Ken Graham: From the Editor

My road to becoming a mature adult be­gan with Bill Caudill (a.k.a.,"The Inspector"). Cau­dill was the "closer" for the Seattle Mariners for a couple of years in the mid-eighties. (A closer is a pitcher who comes into the game in the ninth inning when his team has a slim lead.) Whenever Caudill came into the game, the theme from "The Pink Panther" would play in the stadium (a.k.a., "The Kingdome"). I loved the Mariners and Bill Caudill.

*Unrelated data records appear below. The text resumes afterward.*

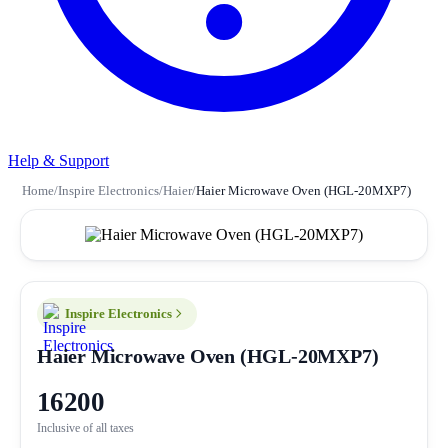
Help & Support
Home
/
Inspire Electronics
/
Haier
/
Haier Microwave Oven (HGL-20MXP7)
Inspire Electronics
Haier Microwave Oven (HGL-20MXP7)
16200
Inclusive of all taxes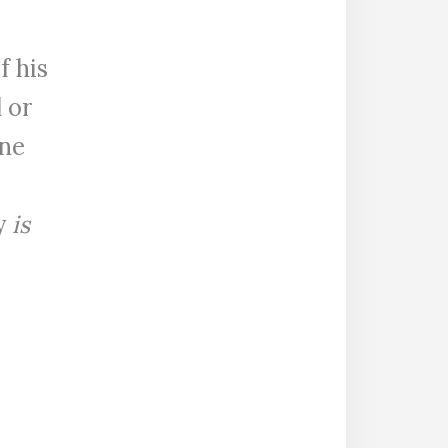
f his
 or
ane
y
is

I was in college in Seattle when the Sea- hawks joined the NFL in the late seventies. The Mariners entered the American League about the same time. I spent many hours in the Kingdome during that decade watching a struggling football team and a pathetic base­ball team and dreaming of the day my team would win a World Series or a Super Bowl.

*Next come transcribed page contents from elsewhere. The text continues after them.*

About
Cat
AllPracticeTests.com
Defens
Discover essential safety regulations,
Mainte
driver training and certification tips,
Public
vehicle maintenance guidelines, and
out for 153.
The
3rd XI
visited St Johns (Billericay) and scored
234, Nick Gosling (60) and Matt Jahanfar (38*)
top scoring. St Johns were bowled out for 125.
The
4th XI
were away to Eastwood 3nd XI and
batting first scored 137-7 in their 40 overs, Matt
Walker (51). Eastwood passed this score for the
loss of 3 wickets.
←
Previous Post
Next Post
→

I had watched my two favorite NBA teams - the Portland Trailblazers and Seattle Super­sonics - win world championships in 1977 and '79, respectively. So, to someone young and naive, it seemed easy. And inevitable.

One summer evening, sometime around 1983, I was sitting alone in my living room watching the Mariners on TV. I don't remem­ber who they were playing, but they were up by two runs in bottom of the ninth. Caudill was in the game and I was feeling cocky. The Mariners were as hapless then as they are now, but Caudill had been one of the league's best closers that year and I knew this game was in the bag. When he gave up a three-run homer, I actually kicked a hole in the drywall. Not all the way through, but it took some repair.

That's when I took a big step toward adult­hood. As I was spreading spackle over the dent in my wall, I told myself how ridiculous it was to get so emotional over a professional sports team. The Mariners weren't the Supersonics, and they weren't going anywhere. There was nothing I could do about it.

I convinced myself that rooting for profes­sional sports teams is stupid. Just because they happen to play in a city where I grew up is irrelevant. I don't know any of the players. Almost all of them are not from around here. I have no control over what any of those play­ers do.

And besides, if I won a world champion­ship for newspaper publishing, is there any chance that Richard Sherman or Marshawn Lynch would give a rip? Not likely.

Sohellip;as I'm writing this on Monday morn­ing, I'm nursing a headache and a hoarse voice after drinking a few beers and yelling at the TV for three hours yesterday.

"Forty-three to eight!" I keep saying that score to myself over and over, like it's some­thing important that I accomplished. Some­thing that I can be personally proud of. The Se­ahawks - a team I suffered with all those years ago - are finally champions. And I deserve it!

It may be stupid, and I may have reverted to my youth. But boy was that fun!